Und trotzdem wird das digitale Klassenzimmer die ungleich verteilten Bildungschancen, die das Luxemburger Schulsystem prägen, nicht ausgleichen: es scheint, dass die Online-Angebote von einkommensschwächeren Haushalten weniger genutzt wurden. Der nächste Bildungsbericht soll sich mit den Auswirkungen der Digitalisierung befassen; das Bildungsobservatorium hat sich in seinem Bericht den Kompetenzen des 21. Jahrhunderts gewidmet, ist fertig gedruckt, aber wegen der Pandemie bisher nicht veröffentlicht. Bei der Online-Lernlattform schouldoheem.lu wurden, obwohl mittlerweile fünfsprachig (Deutsch, Englisch, Französisch, Luxemburgisch und Portugiesisch) die portugiesischen Angebote nur zu einem Prozent genutzt. Ob das daran liegt, dass lusophone Nutzer/innen lieber auf Luxemburgisch oder französische Inhalte zugreifen, lässt sich aus den Daten aber nicht ablesen.
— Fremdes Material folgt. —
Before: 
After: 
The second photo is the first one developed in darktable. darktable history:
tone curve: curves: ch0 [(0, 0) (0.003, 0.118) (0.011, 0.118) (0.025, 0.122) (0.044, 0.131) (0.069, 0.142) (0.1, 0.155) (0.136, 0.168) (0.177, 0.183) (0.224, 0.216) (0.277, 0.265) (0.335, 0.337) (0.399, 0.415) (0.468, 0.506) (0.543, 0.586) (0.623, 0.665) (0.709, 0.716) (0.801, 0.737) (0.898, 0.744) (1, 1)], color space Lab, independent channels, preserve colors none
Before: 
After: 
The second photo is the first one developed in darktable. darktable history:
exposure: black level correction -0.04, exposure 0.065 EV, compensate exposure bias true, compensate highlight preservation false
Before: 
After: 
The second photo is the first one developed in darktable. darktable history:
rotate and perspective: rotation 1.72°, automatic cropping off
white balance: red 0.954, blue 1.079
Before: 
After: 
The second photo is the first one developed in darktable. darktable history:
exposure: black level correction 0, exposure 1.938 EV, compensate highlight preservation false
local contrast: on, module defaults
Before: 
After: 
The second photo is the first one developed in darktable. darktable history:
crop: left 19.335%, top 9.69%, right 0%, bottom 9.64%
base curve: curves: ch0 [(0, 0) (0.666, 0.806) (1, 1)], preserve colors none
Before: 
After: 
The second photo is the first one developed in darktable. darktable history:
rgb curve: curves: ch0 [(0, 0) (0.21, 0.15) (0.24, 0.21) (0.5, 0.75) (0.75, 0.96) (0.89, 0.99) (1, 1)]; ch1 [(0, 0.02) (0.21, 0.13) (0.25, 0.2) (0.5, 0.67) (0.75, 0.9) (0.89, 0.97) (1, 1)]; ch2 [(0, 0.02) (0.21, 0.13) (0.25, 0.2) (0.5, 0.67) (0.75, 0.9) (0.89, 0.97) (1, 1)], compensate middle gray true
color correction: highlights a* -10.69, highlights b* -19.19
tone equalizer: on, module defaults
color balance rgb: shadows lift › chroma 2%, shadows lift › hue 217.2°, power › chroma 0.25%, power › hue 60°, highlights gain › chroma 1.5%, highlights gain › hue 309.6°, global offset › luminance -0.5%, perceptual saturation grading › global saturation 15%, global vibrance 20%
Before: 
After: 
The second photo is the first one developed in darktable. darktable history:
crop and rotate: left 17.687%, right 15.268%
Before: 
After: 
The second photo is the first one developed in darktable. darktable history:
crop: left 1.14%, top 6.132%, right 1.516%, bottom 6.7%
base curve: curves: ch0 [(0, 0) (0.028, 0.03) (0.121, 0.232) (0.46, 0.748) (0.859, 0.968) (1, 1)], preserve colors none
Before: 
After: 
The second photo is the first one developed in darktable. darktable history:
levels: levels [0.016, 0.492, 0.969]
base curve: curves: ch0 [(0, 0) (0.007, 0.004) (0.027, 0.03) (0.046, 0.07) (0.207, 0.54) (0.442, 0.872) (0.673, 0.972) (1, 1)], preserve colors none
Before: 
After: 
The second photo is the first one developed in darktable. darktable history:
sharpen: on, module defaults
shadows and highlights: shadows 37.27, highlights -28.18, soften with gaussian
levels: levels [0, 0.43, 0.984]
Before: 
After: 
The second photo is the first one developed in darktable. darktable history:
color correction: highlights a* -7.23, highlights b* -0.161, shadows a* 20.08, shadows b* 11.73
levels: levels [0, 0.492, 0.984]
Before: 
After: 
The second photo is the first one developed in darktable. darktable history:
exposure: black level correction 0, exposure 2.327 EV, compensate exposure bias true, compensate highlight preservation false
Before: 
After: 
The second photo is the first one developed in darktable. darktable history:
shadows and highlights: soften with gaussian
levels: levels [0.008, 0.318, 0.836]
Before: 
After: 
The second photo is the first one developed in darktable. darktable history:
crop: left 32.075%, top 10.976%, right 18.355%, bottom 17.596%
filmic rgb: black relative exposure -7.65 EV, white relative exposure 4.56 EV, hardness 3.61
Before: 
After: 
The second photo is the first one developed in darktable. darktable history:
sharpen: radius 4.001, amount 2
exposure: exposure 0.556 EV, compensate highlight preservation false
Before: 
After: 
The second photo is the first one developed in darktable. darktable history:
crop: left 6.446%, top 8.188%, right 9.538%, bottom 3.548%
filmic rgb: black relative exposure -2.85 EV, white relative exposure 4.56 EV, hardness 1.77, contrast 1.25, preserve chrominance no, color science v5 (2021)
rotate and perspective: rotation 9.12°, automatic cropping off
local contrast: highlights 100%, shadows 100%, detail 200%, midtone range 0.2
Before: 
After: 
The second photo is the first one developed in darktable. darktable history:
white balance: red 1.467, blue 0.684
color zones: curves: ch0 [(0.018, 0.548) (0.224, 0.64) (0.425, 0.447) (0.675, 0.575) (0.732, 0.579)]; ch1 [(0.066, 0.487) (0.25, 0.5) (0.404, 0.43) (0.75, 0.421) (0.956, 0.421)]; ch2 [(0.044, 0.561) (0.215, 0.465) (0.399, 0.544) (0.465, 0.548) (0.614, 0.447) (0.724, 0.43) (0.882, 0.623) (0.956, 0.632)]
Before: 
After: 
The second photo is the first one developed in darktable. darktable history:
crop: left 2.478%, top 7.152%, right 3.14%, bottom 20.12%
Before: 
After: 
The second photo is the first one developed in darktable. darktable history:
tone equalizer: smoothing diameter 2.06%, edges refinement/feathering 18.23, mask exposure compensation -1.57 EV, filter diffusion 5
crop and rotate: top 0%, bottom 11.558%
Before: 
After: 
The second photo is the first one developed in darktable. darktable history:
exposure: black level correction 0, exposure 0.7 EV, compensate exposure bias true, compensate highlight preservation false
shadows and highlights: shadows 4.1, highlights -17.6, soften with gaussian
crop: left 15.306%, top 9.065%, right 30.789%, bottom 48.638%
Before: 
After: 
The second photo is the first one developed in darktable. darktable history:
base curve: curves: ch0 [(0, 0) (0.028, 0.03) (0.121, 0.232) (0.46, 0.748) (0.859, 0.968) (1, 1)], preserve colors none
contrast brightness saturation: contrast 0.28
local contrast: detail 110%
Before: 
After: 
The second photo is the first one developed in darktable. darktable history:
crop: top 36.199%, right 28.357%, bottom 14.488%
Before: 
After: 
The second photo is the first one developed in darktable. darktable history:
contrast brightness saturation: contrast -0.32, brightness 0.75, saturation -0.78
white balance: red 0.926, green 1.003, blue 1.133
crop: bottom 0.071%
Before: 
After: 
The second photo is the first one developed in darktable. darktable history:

Dass Nachhilfebedarf besteht, zeigt die große Nachfrage bei der Summerschool: Rund 48 000 Nutzer/innen griffen auf die Nachhilfeangebote zu, 50 000 Mal wurden Aufgaben und Übungen heruntergeladen. Das Ministerium überlegt deshalb, diese Angebote auch in den nächsten Ferien wieder anzubieten.